Here's a simple counterexample. Let $X$ be $[0,1]$ with the topology that a proper subset $U\subset[0,1]$ is open iff it is a union of intervals of the form $(1/(n+1),1/n)$ for $n$ a positive integer, with the additional constraint that if $(1/2,1)\subseteq U$ then $(1/(n+1),1/n))\subseteq U$ for all but finitely many $n$. Clearly $X$ is a continuous image of $[0,1]$, since the identity map $[0,1]\to X$ is continuous. But $X$ is not locally connected at any point of $(1/2,1)$, since any neighborhood $U\neq X$ of a point of $(1/2,1)$ contains $(1/(n+1),1/n)$ for some $n>1$ and then $(1/(n+1),1/n)$ and $U\setminus (1/(n+1),1/n)$ is a nontrivial partition of $U$ into open sets.

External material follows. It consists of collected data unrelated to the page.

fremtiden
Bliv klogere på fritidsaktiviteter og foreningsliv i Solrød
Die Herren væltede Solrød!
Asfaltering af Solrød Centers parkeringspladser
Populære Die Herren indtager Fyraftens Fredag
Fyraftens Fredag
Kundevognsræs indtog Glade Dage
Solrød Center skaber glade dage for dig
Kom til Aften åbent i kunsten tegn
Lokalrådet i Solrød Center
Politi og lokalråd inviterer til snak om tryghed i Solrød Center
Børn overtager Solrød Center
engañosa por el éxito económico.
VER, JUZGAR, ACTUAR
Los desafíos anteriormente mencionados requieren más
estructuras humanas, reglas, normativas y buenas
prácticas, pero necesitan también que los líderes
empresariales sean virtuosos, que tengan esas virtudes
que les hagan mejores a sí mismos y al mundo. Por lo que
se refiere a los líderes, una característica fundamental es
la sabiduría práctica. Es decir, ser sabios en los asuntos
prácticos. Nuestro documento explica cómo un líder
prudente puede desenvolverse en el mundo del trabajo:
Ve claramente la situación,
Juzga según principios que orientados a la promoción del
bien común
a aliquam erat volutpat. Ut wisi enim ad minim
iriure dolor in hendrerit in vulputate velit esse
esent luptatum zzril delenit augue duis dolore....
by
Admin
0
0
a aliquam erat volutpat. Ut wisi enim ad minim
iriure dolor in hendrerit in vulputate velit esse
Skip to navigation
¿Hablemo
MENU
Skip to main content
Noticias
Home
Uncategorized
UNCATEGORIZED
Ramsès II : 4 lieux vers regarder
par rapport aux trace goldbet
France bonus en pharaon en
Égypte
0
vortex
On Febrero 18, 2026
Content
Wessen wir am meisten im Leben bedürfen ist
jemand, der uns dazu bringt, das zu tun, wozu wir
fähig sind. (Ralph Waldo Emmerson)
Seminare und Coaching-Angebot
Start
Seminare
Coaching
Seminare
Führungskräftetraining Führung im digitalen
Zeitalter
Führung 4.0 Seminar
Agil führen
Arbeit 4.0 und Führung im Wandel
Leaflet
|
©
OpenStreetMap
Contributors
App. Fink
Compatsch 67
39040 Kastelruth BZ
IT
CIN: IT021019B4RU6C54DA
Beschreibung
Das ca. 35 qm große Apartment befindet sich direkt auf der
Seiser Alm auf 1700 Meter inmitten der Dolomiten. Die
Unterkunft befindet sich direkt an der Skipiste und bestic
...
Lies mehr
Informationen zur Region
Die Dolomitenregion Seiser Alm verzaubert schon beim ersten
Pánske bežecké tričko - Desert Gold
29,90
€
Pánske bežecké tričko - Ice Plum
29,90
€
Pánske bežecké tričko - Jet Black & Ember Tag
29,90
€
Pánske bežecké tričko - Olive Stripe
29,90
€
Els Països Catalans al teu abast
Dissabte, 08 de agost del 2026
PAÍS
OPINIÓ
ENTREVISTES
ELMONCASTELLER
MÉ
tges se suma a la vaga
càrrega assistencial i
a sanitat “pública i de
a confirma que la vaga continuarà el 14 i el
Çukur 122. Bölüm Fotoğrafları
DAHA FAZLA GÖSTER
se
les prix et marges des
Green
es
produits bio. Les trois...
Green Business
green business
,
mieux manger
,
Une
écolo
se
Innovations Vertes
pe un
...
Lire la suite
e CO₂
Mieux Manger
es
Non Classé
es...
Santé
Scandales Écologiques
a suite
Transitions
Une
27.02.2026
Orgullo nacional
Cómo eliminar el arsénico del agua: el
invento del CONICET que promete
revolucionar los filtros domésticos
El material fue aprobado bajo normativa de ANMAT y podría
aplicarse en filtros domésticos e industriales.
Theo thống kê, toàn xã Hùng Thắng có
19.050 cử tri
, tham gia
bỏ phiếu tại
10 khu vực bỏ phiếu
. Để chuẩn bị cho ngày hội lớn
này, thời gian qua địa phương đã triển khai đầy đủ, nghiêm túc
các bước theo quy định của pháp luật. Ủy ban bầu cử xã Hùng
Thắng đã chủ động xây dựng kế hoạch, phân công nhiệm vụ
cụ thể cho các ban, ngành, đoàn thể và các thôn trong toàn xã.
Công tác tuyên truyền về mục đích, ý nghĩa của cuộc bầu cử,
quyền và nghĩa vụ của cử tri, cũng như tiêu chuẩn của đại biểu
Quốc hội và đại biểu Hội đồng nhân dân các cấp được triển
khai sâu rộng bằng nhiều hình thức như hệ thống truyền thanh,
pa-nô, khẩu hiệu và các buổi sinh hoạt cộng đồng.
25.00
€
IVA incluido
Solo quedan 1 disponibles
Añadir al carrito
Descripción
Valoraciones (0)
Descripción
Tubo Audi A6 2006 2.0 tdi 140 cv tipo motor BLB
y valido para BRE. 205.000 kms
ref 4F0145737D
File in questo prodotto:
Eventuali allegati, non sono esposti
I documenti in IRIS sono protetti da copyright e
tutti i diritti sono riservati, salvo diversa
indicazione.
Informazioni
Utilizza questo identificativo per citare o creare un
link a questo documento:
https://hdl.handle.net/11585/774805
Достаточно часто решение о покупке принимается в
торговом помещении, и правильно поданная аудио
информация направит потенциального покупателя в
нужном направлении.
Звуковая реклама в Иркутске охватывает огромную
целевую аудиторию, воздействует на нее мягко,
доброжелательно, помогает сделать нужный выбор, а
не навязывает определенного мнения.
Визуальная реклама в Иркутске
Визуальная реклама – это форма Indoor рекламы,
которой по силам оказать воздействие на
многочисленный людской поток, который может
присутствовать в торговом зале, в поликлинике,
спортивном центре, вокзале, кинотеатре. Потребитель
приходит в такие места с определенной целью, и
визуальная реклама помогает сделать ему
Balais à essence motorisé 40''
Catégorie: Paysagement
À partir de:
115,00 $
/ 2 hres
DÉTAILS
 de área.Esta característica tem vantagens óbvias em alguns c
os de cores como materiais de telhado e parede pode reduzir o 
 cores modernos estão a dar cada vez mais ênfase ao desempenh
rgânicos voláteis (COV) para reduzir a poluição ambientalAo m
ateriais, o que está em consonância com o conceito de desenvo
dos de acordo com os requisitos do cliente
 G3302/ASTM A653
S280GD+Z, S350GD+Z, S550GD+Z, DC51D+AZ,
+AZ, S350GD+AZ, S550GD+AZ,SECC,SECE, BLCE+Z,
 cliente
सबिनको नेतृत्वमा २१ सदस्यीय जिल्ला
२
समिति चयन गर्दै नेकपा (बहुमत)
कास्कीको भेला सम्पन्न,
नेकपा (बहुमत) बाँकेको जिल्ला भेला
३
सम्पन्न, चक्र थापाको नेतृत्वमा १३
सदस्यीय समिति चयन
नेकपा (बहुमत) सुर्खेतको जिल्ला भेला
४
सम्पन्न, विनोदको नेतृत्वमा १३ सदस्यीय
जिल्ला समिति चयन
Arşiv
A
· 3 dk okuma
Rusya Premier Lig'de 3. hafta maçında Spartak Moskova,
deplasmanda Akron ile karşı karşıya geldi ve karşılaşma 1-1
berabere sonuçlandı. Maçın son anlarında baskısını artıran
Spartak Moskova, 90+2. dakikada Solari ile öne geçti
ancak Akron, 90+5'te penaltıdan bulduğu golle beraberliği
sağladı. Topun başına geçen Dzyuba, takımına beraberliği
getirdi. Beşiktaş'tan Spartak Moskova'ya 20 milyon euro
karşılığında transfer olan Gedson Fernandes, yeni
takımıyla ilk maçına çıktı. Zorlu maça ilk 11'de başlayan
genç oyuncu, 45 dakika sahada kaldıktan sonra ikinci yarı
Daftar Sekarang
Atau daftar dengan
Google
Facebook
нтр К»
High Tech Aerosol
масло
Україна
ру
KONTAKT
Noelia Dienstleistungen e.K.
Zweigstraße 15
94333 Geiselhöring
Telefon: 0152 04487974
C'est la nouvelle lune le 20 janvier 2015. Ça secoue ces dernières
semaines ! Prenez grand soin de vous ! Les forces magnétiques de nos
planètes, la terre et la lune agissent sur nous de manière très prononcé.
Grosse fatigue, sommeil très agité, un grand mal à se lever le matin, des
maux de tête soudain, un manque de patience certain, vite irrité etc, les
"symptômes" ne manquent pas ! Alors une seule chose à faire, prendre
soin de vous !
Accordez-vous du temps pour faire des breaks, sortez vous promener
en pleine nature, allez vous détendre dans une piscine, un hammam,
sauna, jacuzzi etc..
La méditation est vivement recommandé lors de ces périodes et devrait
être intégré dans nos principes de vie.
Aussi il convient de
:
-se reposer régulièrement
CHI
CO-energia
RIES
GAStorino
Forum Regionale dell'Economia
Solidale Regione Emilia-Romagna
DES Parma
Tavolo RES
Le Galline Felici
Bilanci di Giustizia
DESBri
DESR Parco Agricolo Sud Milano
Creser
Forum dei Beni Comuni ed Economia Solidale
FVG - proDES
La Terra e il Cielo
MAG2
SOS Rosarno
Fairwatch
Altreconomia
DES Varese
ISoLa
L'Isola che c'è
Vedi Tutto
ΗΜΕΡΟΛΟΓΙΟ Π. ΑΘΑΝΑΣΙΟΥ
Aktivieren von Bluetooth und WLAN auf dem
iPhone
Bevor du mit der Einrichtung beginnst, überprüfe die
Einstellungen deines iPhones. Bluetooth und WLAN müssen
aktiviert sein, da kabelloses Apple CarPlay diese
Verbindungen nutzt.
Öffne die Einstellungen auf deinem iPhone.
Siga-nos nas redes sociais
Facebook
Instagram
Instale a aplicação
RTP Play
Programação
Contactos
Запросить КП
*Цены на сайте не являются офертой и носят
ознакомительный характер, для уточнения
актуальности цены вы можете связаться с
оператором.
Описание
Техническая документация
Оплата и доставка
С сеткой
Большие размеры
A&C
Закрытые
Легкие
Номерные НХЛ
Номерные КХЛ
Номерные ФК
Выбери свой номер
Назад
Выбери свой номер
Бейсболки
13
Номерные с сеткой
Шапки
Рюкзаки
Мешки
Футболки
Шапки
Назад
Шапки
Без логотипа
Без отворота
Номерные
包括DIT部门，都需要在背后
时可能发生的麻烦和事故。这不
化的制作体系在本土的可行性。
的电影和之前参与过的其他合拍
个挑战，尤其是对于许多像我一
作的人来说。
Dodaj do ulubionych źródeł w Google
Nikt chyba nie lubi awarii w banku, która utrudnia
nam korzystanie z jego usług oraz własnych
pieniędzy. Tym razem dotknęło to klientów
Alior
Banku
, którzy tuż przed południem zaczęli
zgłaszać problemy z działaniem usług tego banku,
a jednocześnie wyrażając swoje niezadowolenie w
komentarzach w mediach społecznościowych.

Note however that if you require that $X$ is not just a continuous image but a quotient of $[0,1]$ (which is automatic if $X$ is metrizable), then $X$ must be locally connected. Indeed, suppose $q:[0,1]\to X$ is a quotient map, $x\in X$, and $U\subseteq X$ is a neighborhood of $x$. For each $t\in q^{-1}(\{x\})$, pick an open interval around $t$ contained in $q^{-1}(U)$, and let $V_0$ be the union of these open intervals. Note that $q(V_0)$ is connected, as a union of connected sets which all overlap at $x$. Now for each $t\in q^{-1}(q(V_0))$, pick an open interval around $t$ contained in $q^{-1}(U)$, and let $V_1$ be the union of these open intervals. Again, $q(V_1)$ is connected since it is a union of connected sets all of which intersect the connected set $q(V_0)$. Repeating this inductively, we get a nested sequence of open sets $V_n\subseteq q^{-1}(U)$ such that $q(V_n)$ is connected for each $n$ and $V_n$ contains all of $q^{-1}(q(V_{n-1}))$. Let $V=\bigcup V_n$. Then $V=q^{-1}(q(V))$, so $q(V)$ is open. Moreover, $q(V)$ is connected, contains $x$, and is contained in $U$. This shows that $X$ is locally connected.
(In fact, this argument more generally shows that any quotient of a locally connected space is locally connected.)